El escepticismo que segundos antes había flotado en la voz de Ridley había comenzado a sedimentarse. T. F. observó a los dos hombres, fascinado por su intercambio verbal.
–Estamos todos de acuerdo en que el momento crítico de la invasión se presentará en algún momento en torno del D + 3. Ése será el instante en que seremos más débiles en la playa. Y cuando Hitler se percate de que Normandía constituye todo el
show
, decidirá hacer todo lo posible para rechazarnos al mar de nuevo. Esto constituirá el soporte vital y absolutamente crítico sobre el que dependerá el éxito de la invasión y su plan. ¿Están de acuerdo?
Ridley hundió la cabeza en silencioso asentimiento.
–Nuestro primer mensaje habrá convertido a Garbo en un oráculo para Hitler, en una fuente por completo sólida y exacta de información.
Una vez más, Ridley ofreció el más leve de los asentimientos.
–Entonces, en esa coyuntura crítica, cuando todo penda de un hilo, enviará a los alemanes un segundo mensaje en el que incluirá pruebas irrefutables de que las fuerzas que se han estado preparando en Kent y Sussex están a punto de caer sobre Pas de Calais.
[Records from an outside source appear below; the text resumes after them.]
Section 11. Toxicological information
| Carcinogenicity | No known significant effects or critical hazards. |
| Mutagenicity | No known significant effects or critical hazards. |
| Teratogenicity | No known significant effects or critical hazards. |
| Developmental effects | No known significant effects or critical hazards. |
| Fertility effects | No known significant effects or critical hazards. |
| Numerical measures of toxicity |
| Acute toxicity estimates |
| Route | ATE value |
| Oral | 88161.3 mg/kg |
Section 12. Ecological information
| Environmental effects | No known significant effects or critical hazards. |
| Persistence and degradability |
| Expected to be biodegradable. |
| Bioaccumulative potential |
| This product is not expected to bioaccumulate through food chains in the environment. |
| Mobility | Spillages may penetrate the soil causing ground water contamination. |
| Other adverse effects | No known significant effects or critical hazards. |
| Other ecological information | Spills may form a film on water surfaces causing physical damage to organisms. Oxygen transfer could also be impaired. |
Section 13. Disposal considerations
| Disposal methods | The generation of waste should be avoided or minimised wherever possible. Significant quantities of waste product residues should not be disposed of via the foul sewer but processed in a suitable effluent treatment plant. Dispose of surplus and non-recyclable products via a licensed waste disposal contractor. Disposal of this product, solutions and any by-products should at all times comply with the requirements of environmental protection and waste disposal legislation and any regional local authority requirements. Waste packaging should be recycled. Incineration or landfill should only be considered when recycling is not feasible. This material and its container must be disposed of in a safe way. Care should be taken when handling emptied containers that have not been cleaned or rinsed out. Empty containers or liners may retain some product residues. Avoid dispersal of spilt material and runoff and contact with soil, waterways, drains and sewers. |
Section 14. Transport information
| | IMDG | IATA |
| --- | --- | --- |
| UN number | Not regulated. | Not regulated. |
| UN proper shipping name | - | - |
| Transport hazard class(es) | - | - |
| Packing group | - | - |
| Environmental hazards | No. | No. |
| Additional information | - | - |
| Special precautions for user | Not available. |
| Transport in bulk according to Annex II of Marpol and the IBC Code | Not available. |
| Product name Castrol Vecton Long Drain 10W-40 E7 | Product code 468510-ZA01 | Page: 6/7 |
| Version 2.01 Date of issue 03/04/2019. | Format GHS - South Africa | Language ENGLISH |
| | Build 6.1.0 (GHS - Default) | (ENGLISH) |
Y dejará a esos bastardos inmóviles sobre sus pasos…
Ridley encendió un cigarrillo y luego metió otra vez la cerilla en la caja, un acto reflejo que le había quedado de las trincheras del Somme.
–¿Y cómo sabrá Garbo que la flota de invasión ha zarpado…?
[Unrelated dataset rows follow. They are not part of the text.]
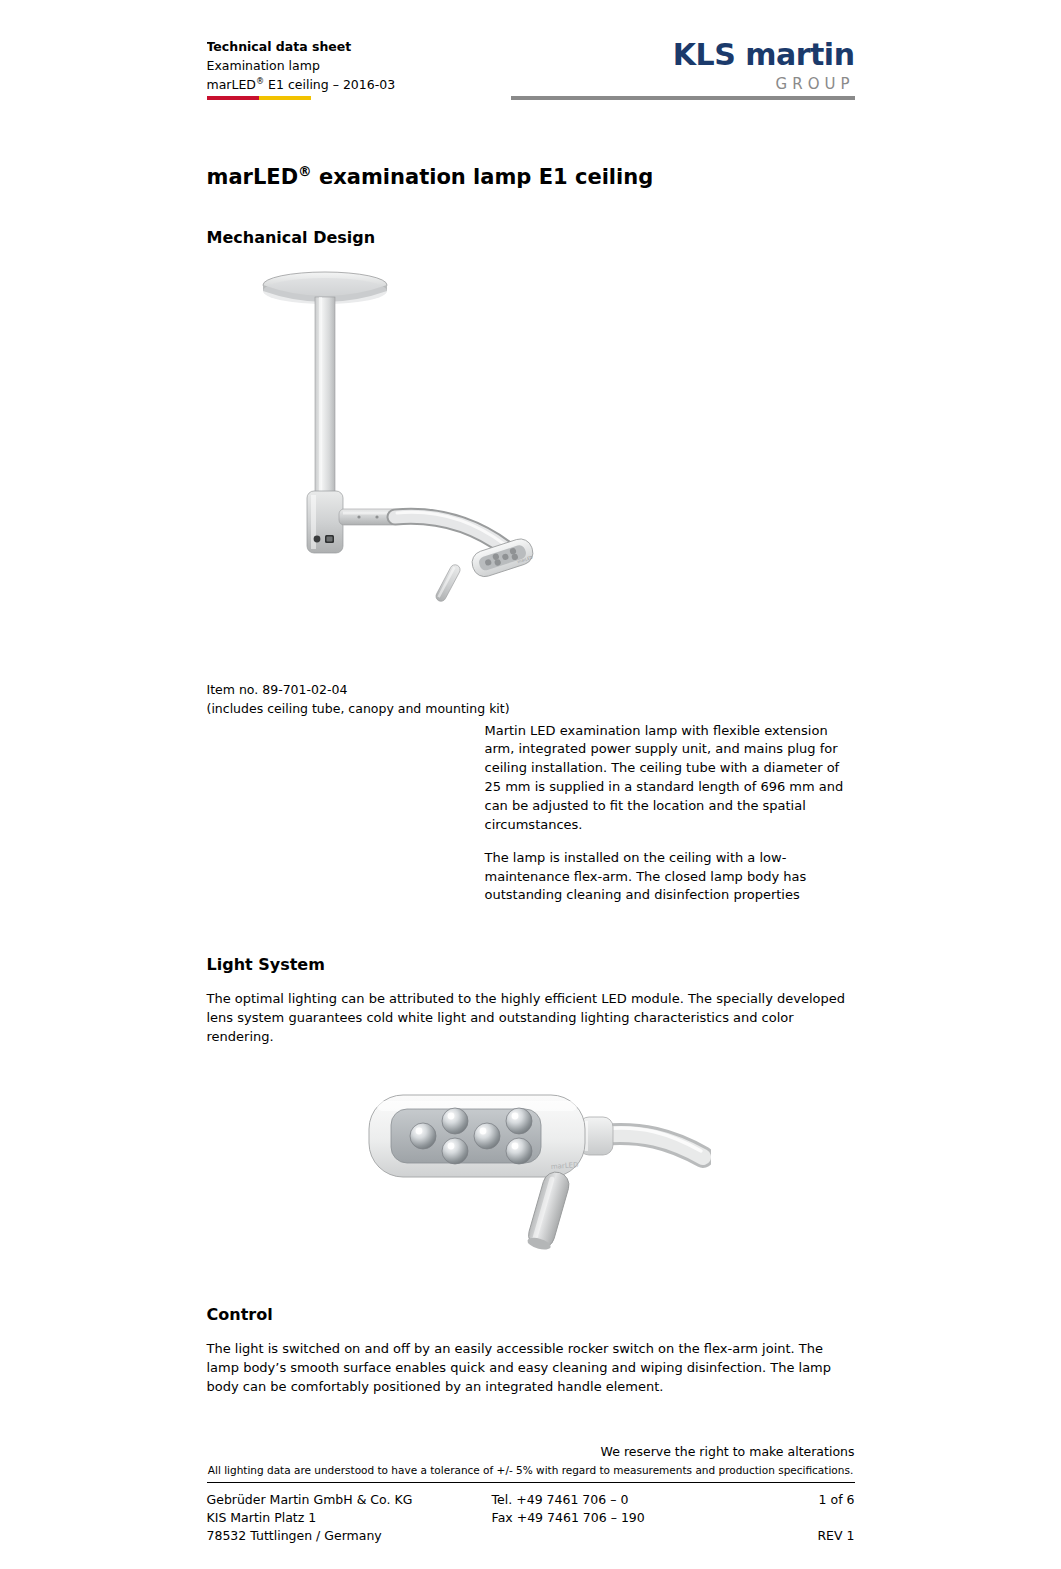Technical data sheet
Examination lamp
marLED® E1 ceiling – 2016-03
KLS martin
GROUP
marLED® examination lamp E1 ceiling
Mechanical Design
marLED
Item no. 89-701-02-04
(includes ceiling tube, canopy and mounting kit)
Martin LED examination lamp with flexible extension arm, integrated power supply unit, and mains plug for ceiling installation. The ceiling tube with a diameter of 25 mm is supplied in a standard length of 696 mm and can be adjusted to fit the location and the spatial circumstances.
The lamp is installed on the ceiling with a low-maintenance flex-arm. The closed lamp body has outstanding cleaning and disinfection properties
Light System
The optimal lighting can be attributed to the highly efficient LED module. The specially developed lens system guarantees cold white light and outstanding lighting characteristics and color rendering.
marLED
Control
The light is switched on and off by an easily accessible rocker switch on the flex-arm joint. The lamp body’s smooth surface enables quick and easy cleaning and wiping disinfection. The lamp body can be comfortably positioned by an integrated handle element.
We reserve the right to make alterations
All lighting data are understood to have a tolerance of +/- 5% with regard to measurements and production specifications.
| Gebrüder Martin GmbH & Co. KG | Tel. +49 7461 706 – 0 | 1 of 6 |
| KIS Martin Platz 1 | Fax +49 7461 706 – 190 | |
| 78532 Tuttlingen / Germany | | REV 1 |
El coronel señaló uno de los asteriscos de su mapa junto a Portsmouth.
–Su agente 5(2) es camarero en la cantina de la Tercera División de Infantería canadiense que desembarcará en Juno Beach. Le contará que las tropas han partido. Por la noche, los alemanes habrán hecho prisioneros a algunos de ellos, por lo que tendrán de esta manera otra prueba de lo buena que es la información de Garbo.
Esta vez el silencio de Ridley resultó largo y también pensativo.
–Ésa es una brillante idea, Edgar –anunció al fin–. Absolutamente brillante. Pero existe una cosa errónea al respecto.
–¿Y cuál es?
–Que nunca funcionará.
–¿Y por qué no?
–Porque Eisenhower nunca se mostrará de acuerdo en este asunto.
Calais
Catherine alisó su antigua agenda de codificar y colocó su seda de las claves encima de su mesa de escribir. Extendidas plenamente de esta manera, cada trozo de seda era levemente menor que un pañuelo de mujer. Al lado de los mismos, colocó los otros utensilios que necesitaría para poner en clave el último mensaje de Aristide. con una lupa para leer las finas impresiones en la seda, una libreta escolar cubierta de regulares pequeños cuadrados, un par de tijeras, un cenicero y una caja de cerillas. Un buen operador de radio, según le habían enseñado en Londres, nunca debe permitir que el tedio de pasar algo en clave produzca el sentimiento de hacer las cosas descuidadamente. «Buen consejo –pensó Catherine–. Nada es más aburrido o exige tan penoso cuidado como poner los mensajes en clave.»